▶ Job item
Entries follow. Return each line that contains the word "Västerbottens".

[Stored records]
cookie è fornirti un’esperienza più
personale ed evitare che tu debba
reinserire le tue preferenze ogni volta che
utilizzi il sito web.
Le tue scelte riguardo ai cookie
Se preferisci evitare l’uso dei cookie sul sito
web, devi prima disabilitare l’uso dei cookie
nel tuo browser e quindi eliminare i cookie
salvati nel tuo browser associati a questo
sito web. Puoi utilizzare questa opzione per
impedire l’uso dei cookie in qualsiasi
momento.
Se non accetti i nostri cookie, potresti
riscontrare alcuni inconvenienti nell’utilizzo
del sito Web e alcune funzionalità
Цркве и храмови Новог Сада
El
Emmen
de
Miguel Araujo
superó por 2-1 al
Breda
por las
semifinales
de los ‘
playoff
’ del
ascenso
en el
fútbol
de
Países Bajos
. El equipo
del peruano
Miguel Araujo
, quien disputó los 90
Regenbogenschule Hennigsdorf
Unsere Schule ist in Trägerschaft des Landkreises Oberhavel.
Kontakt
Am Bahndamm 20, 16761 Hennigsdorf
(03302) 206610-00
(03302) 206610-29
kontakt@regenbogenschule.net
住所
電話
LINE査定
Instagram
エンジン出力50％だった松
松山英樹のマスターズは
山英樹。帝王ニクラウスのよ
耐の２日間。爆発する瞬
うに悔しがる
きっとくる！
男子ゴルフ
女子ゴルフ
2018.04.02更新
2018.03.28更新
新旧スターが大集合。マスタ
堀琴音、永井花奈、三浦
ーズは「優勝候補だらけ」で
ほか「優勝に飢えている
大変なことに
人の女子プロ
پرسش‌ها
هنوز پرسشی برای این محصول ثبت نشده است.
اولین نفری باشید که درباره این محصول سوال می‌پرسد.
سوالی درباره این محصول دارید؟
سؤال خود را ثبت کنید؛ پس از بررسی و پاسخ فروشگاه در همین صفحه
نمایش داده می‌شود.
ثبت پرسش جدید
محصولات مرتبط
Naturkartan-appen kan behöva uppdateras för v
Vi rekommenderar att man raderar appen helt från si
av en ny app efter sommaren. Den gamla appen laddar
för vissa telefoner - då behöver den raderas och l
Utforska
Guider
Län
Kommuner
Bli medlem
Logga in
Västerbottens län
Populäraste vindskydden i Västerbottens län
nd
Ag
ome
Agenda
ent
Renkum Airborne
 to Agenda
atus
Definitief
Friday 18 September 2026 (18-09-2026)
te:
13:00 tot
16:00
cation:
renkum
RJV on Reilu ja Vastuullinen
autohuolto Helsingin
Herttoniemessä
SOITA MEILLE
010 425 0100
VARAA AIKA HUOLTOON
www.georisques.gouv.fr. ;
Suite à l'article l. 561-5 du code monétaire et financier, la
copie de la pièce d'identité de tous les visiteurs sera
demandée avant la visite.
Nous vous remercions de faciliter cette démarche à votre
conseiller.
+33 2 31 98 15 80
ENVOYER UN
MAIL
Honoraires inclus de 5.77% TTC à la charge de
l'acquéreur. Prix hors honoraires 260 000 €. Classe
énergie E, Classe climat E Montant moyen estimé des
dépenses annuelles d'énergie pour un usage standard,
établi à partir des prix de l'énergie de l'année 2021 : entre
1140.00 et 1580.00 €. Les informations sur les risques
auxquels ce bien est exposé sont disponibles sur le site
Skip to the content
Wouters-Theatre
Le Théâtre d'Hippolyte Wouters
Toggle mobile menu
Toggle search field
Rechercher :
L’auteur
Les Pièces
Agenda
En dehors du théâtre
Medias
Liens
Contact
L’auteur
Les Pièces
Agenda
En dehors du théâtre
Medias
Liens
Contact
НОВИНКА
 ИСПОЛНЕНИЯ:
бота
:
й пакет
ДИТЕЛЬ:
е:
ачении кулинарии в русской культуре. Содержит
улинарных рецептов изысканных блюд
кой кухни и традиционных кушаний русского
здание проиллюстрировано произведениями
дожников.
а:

▶ Result of this task
Västerbottens län
Populäraste vindskydden i Västerbottens län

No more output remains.